Sincerely and unfeignedly sorry as I was for these people, I was (momentarily) almost as sorry for myself before I came to the end of that tale of woe. I was a poor farmer from California. (Just how poor, and in how many senses of the word, I didn't confess.) Of all the farmers in the world, none had so many troubles as the California farmer. Take oranges, for example. If the buds escaped the frost probably the tiny green fruit would succumb to the "June Drop." If the latter was weathered, there were the black scale, the brown rot and the red spider lying in ambush, complicated by the probability of water shortage at the end of the summer. If the fruit ran that gauntlet and came to maturity, then there lurked the worst menace of all—the January frosts. And finally, if the ripe fruit survived the frost barrage and reached the packing-house, it was only to be pushed on into the "No Man's Land" of an overstocked market. No man lived with so many Damoclean swords suspended over him as the California orange grower—unless it was the California peach, prune, apricot, grape, nectarine or olive grower; or the walnut or almond grower; or the alfalfa, barley or wheat farmer; or the truck gardener.
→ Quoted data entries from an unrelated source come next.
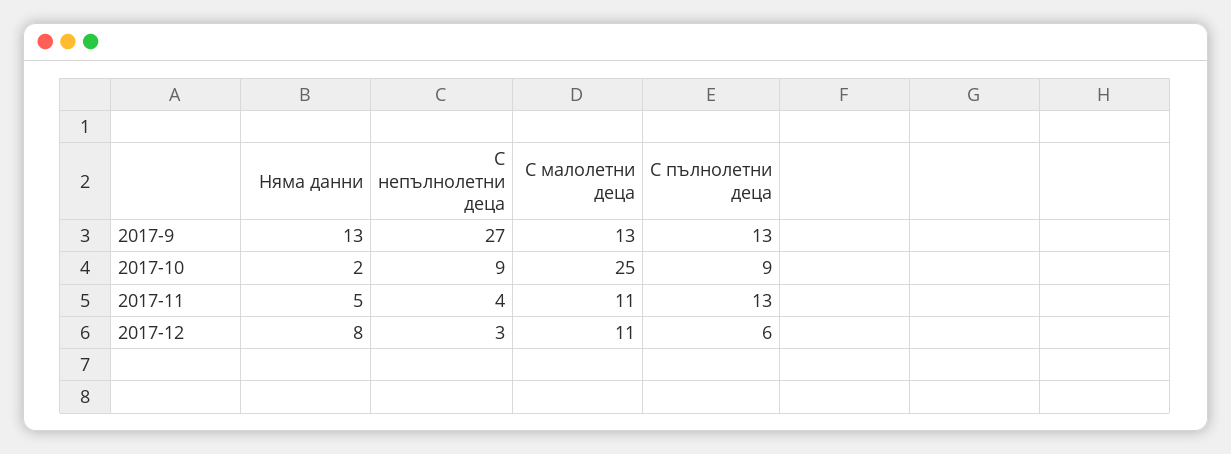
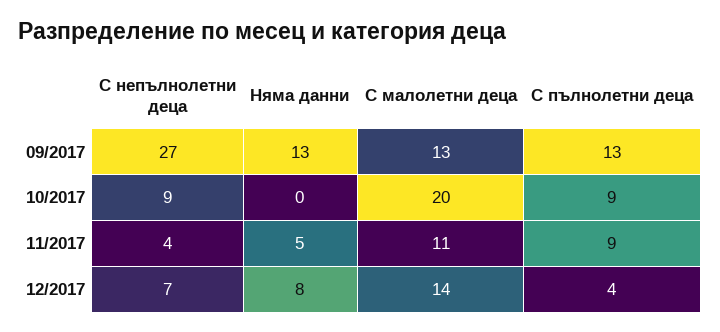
  {
    "Няма данни": {
      "2017-9": 13,
-     "2017-10": 2,
+     "2017-10": 0,
      "2017-11": 5,
      "2017-12": 8
    },
    "С непълнолетни деца": {
      "2017-9": 27,
      "2017-10": 9,
      "2017-11": 4,
-     "2017-12": 3
+     "2017-12": 7
    },
    "С малолетни деца": {
      "2017-9": 13,
-     "2017-10": 25,
+     "2017-10": 20,
      "2017-11": 11,
-     "2017-12": 11
+     "2017-12": 14
    },
    "С пълнолетни деца": {
      "2017-9": 13,
      "2017-10": 9,
-     "2017-11": 13,
+     "2017-11": 9,
-     "2017-12": 6
+     "2017-12": 4
    }
  }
I had been all of these, I said, and was just about to go on particularizing on the diseases and dangers threatening each crop, as I had done with the orange, when the rustle of a skirt caused me to raise my bowed head. There she was, a half-wiped pie-tin still in the bight of her apron, standing over me and looking down with tears a lot nearer to brimming than when we entered.
"And so you have had to come up to Montana looking for work?" she asked in a voice vibrant with sympathy. "What a shame it is we're all hailed-out round here, with no work in sight, and nothing to pay for it with if there was."